* _Collected data_
::::

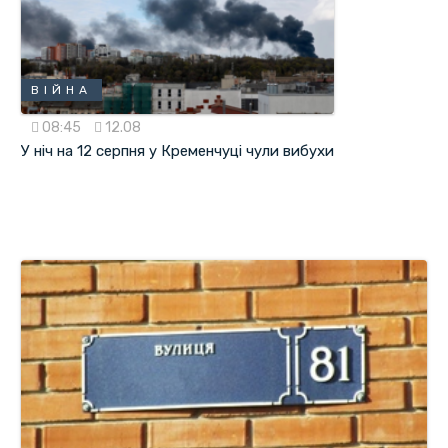
ВІЙНА
08:45
12.08
У ніч на 12 серпня у Кременчуці чули вибухи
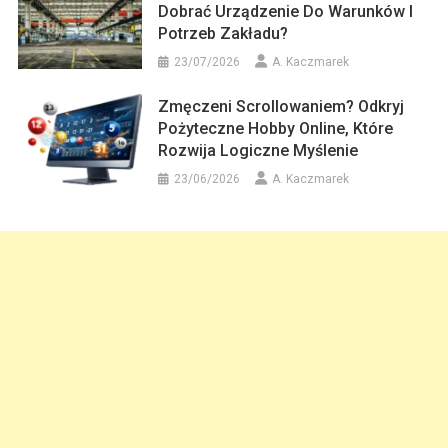
Dobrać Urządzenie Do Warunków I
Potrzeb Zakładu?
23/07/2026
A. Kaczmarek
Zmęczeni Scrollowaniem? Odkryj
Pożyteczne Hobby Online, Które
Rozwija Logiczne Myślenie
23/06/2026
A. Kaczmarek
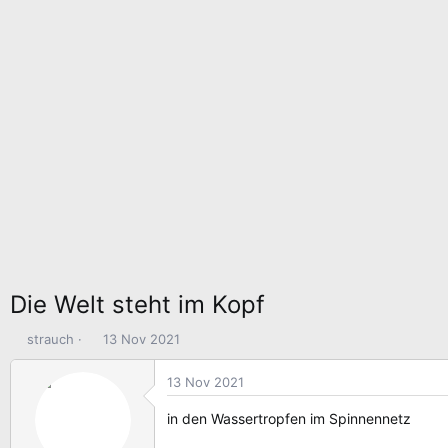
Die Welt steht im Kopf
E
E
strauch
13 Nov 2021
r
r
s
s
13 Nov 2021
t
t
e
e
in den Wassertropfen im Spinnennetz
l
l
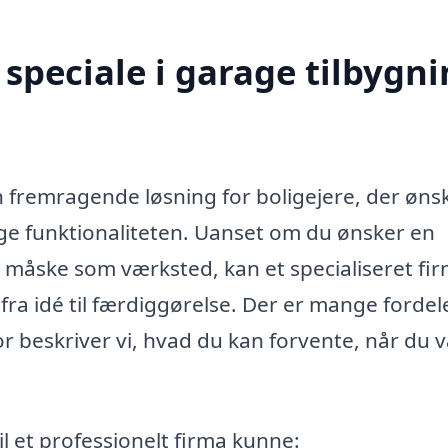
speciale i garage tilbygn
 fremragende løsning for boligejere, der øns
ge funktionaliteten. Uanset om du ønsker en
er måske som værksted, kan et specialiseret fir
ra idé til færdiggørelse. Der er mange fordel
or beskriver vi, hvad du kan forvente, når du 
l et professionelt firma kunne:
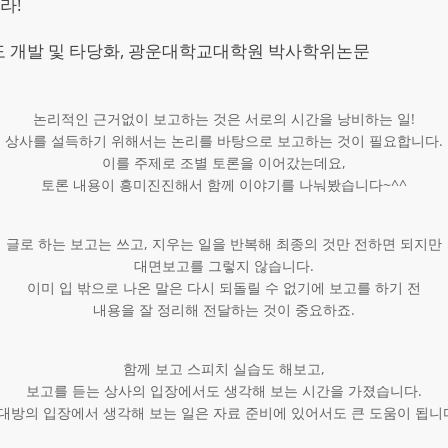
라!
척도 개발 및 타당화, 광운대학교대학원 박사학위논문
논리적인 근거없이 보고하는 것은 서로의 시간을 낭비하는 일!
상사를 설득하기 위해서는 논리를 바탕으로 보고하는 것이 필요합니다.
이를 주제로 조별 토론을 이어갔는데요,
토론 내용이 흥미진진해서 함께 이야기를 나눠봤습니다~^^
글로 하는 보고는 쓰고, 지우는 일을 반복해 최종의 것만 전하면 되지만
대면보고를 그렇지 않습니다.
이미 입 밖으로 나온 말은 다시 되돌릴 수 없기에 보고를 하기 전
내용을 잘 정리해 전달하는 것이 중요하죠.
함께 보고 스피치 실습도 해보고,
보고를 듣는 상사의 입장에서도 생각해 보는 시간을 가졌습니다.
대방의 입장에서 생각해 보는 일은 자료 준비에 있어서도 큰 도움이 됩니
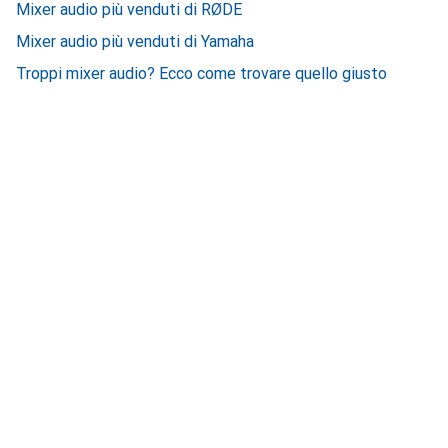
Mixer audio più venduti di RØDE
Mixer audio più venduti di Yamaha
Troppi mixer audio? Ecco come trovare quello giusto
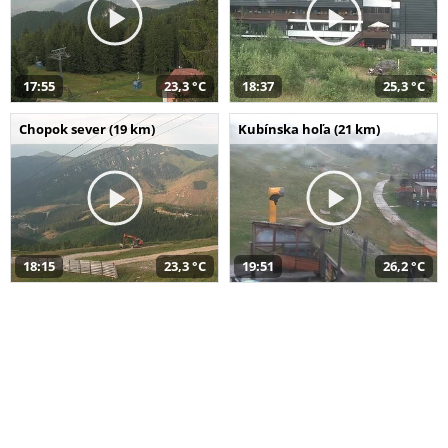
17:55
23,3 °C
18:37
25,3 °C
Chopok sever (19 km)
Kubínska hoľa (21 km)
18:15
23,3 °C
19:51
26,2 °C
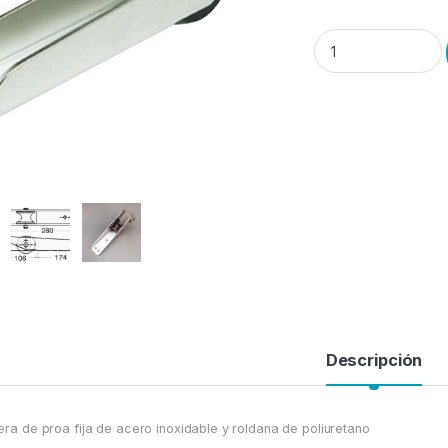
Puntera de proa con 
Descripción
era de proa fija de acero inoxidable y roldana de poliuretano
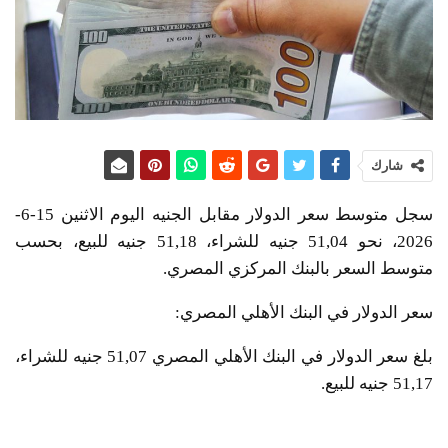
شارك
سجل متوسط سعر الدولار مقابل الجنيه اليوم الاثنين 15-6-
2026، نحو 51,04 جنيه للشراء، 51,18 جنيه للبيع، بحسب
متوسط السعر بالبنك المركزي المصري.
سعر الدولار في البنك الأهلي المصري:
بلغ سعر الدولار في البنك الأهلي المصري 51,07 جنيه للشراء،
51,17 جنيه للبيع.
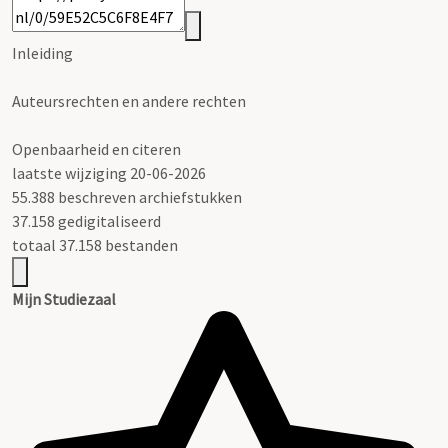
Inleiding
Auteursrechten en andere rechten
Openbaarheid en citeren
laatste wijziging 20-06-2026
55.388 beschreven archiefstukken
37.158 gedigitaliseerd
totaal 37.158 bestanden
Mijn Studiezaal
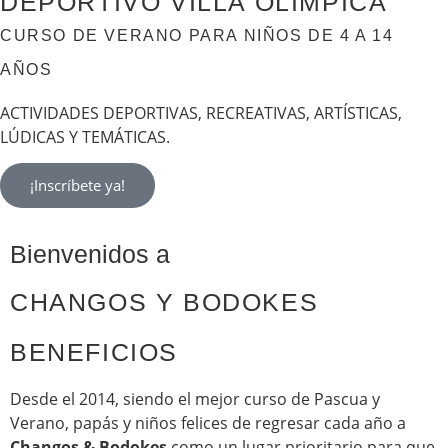
DEPORTIVO VILLA OLÍMPICA
CURSO DE VERANO PARA NIÑOS DE 4 A 14
AÑOS
ACTIVIDADES DEPORTIVAS, RECREATIVAS, ARTÍSTICAS,
LÚDICAS Y TEMÁTICAS.
¡Inscríbete ya!
Bienvenidos a
CHANGOS Y BODOKES
BENEFICIOS
Desde el 2014, siendo el mejor curso de Pascua y
Verano, papás y niños felices de regresar cada año a
Changos & Bodokes
como un lugar prioritario para que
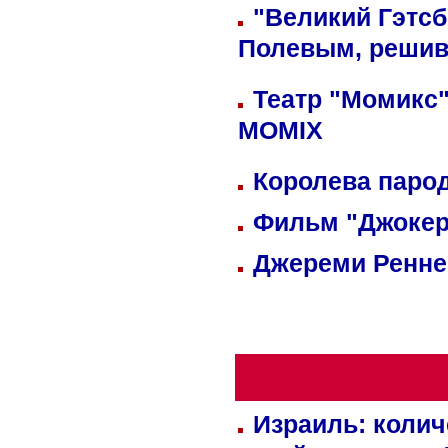
"Великий Гэтсб
Полевым, решив
Театр "Момикс"
MOMIX
Королева парод
Фильм "Джокер
Джереми Реннер
Израиль: колич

::::

* _YOUR TASK_
Retrieve all lines from the data that contain the string "audio".

* _ANSWER TO THE EXERCISE_
Mixer audio più venduti di RØDE
Mixer audio più venduti di Yamaha
Troppi mixer audio? Ecco come trovare quello giusto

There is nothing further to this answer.